There are also a few things a partner shouldn't say to a survivor, or rather, should understand how harmful these things can be:

  • "Why didn't you tell anyone?" The survivor is thinking about this anyway. He doesn't realize that as a scared and confused boy he didn't see that he really had this option. Fear and shame will easily shut him up, especially if the abuser is encouraging his fear and shame.
  • "Why didn't you say no?" A boy being abused for the first time is so often like a deer in the headlights. He is emotionally unprepared for what is happening, and almost always the abuser is someone he knows and trusts. He just freezes, does what he is told, and hopes everything will be okay. After that, that's it - the abuser has him and it's very difficult to break free.
  • "I understand how you feel." No you don't! The abuse of boys isn't worse than the abuse of girls, but the emotional impact is different and no man will be comforted by an assurance that a woman understands how he feels, just as a raped woman would never be comforted by a man saying he understands how she feels.

Just some thoughts. Welcome to the site and I hope it can help you. There's a great circle of understanding partners and girlfriends here, and SAR is such a caring and supportive moderator for the whole group.

Much love,
Larry
 
Thanks guys,

One more thing. We spoke about it in depth last night. One minute we're all tucked in and the next it's midnight and we're up making more coffee.

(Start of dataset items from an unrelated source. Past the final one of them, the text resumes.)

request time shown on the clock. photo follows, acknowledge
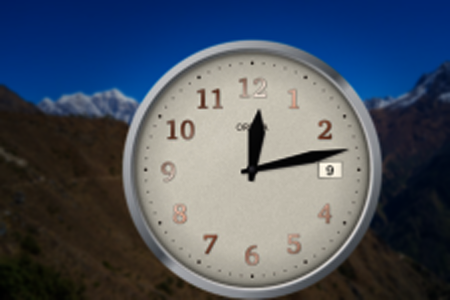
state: 12:13
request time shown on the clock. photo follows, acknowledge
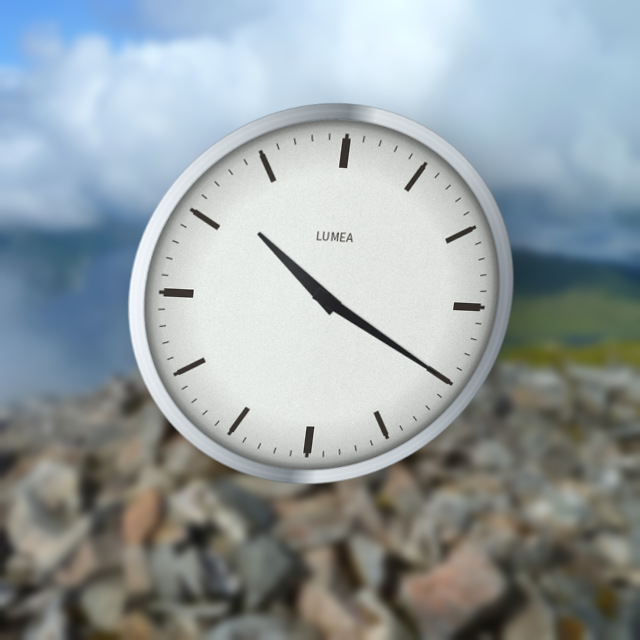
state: 10:20
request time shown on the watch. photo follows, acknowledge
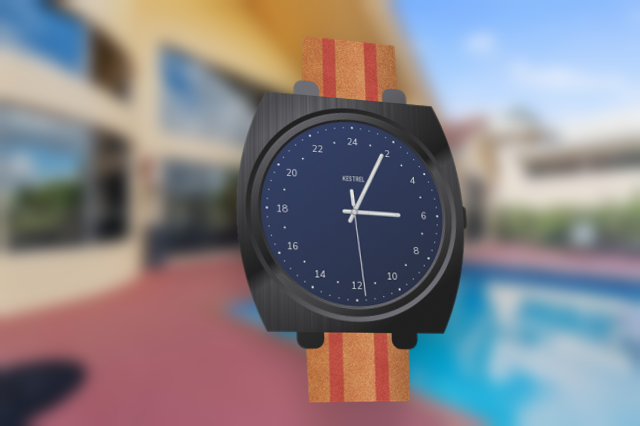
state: 6:04:29
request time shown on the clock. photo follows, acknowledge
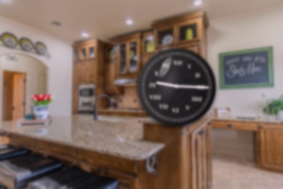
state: 9:15
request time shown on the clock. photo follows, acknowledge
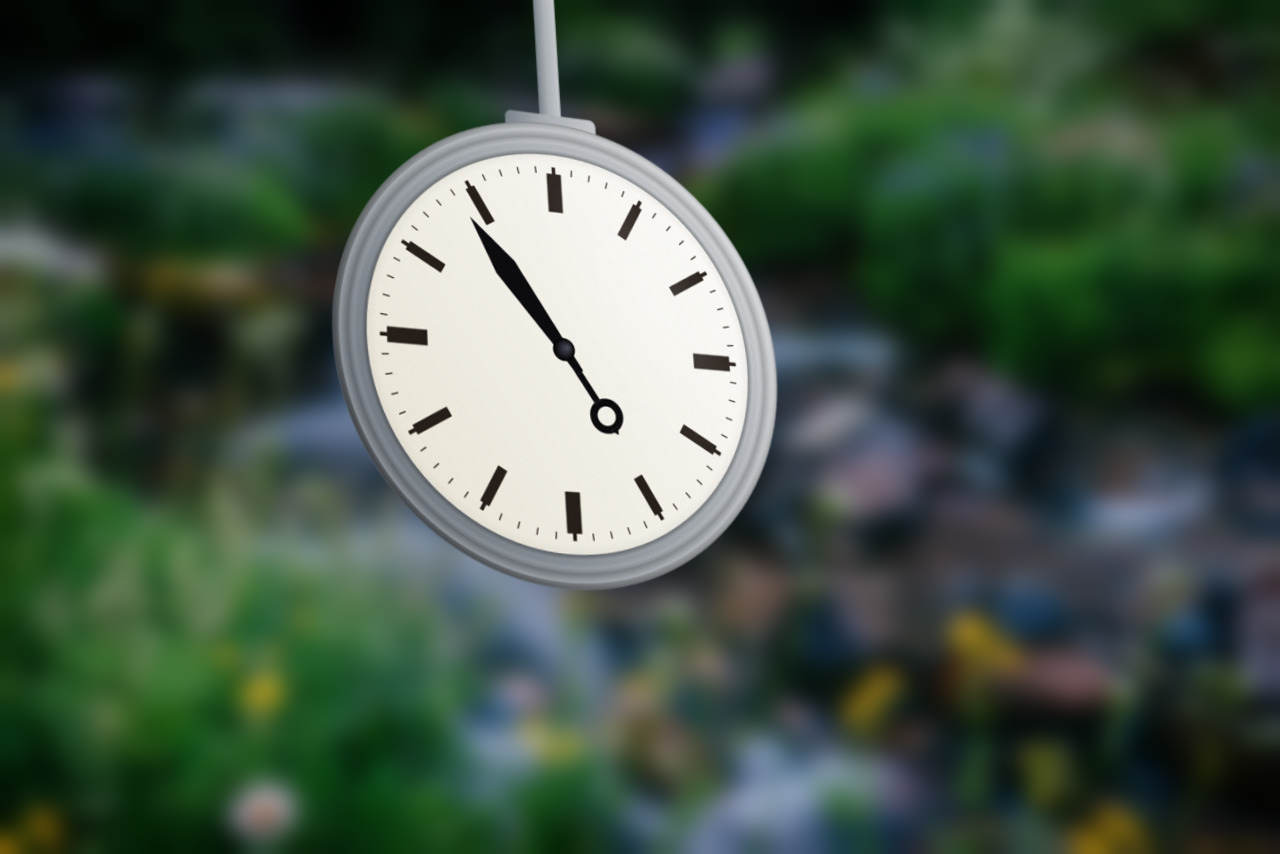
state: 4:54
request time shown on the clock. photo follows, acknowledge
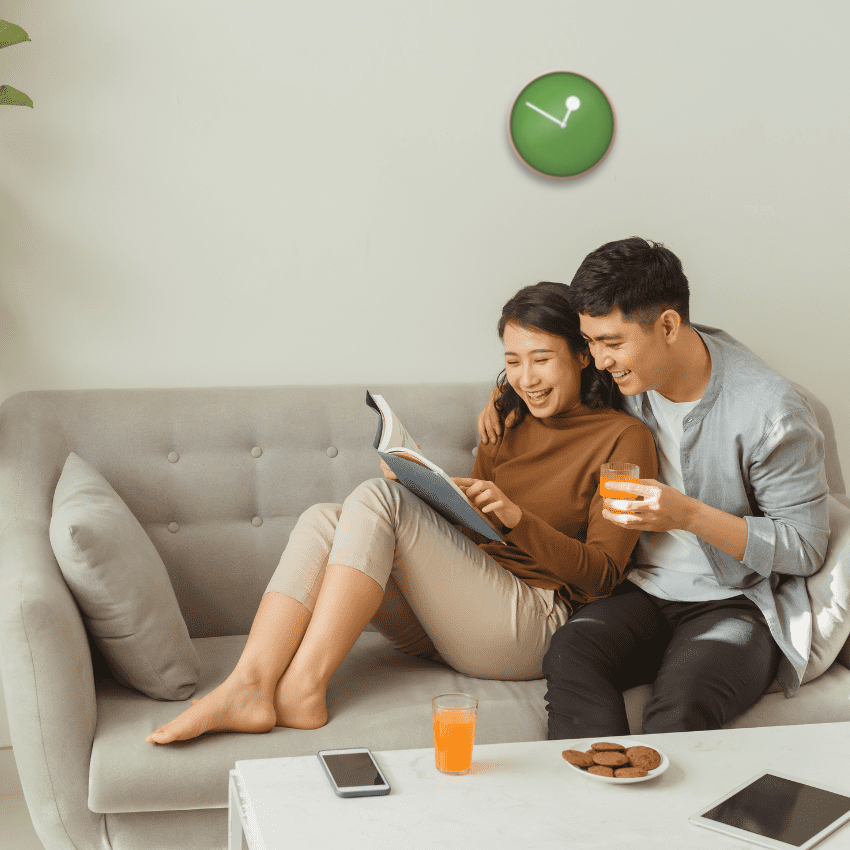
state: 12:50
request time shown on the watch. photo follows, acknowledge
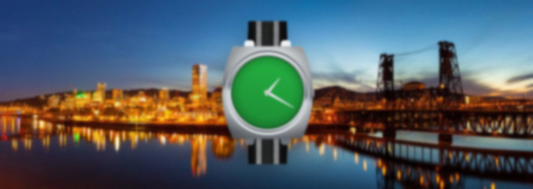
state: 1:20
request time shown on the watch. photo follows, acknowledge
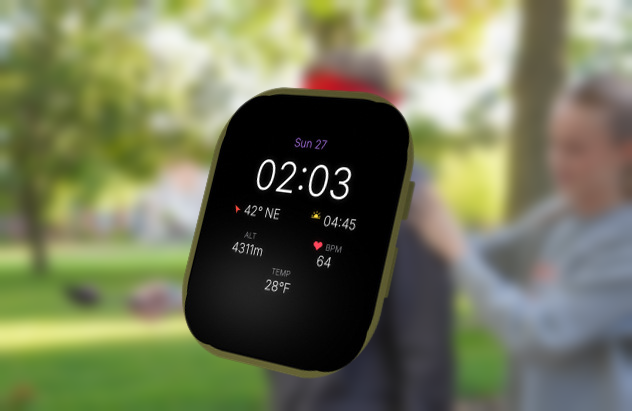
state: 2:03
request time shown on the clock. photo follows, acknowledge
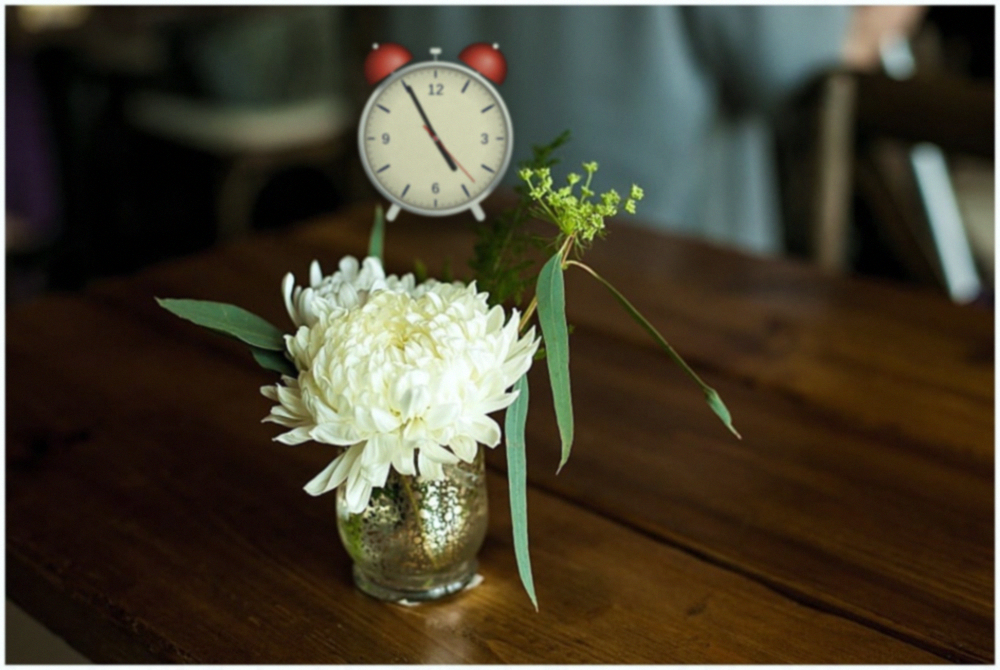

He said he doesn't want counselling - that won't help him. What he wants to do is ruin this guys life. He knows where he lives and he wants to tell his family, friends, colleagues, everyone. He said he could physically kill him.

I'm starting to worry now - not for my own safety, this doesn't change a thing between us as far as I'm still concerned, but I worry what he will do. He's a big guy and that's probably why I'm so shocked to think of him in such a victim's situation.

He told me what happened 30 years ago. He remembers what was on TV at the time and whenever he sees that programme now he suffers flashbacks.

It all makes sense now, the way that he is and why he sometimes shuts down. To think that he's carried this round with him for 30 years and not told his ex-wife shocks me. I asked him "Why me? Why now?" I think he's finally ready to heal, I'm just worried about what force he will use to achieve this.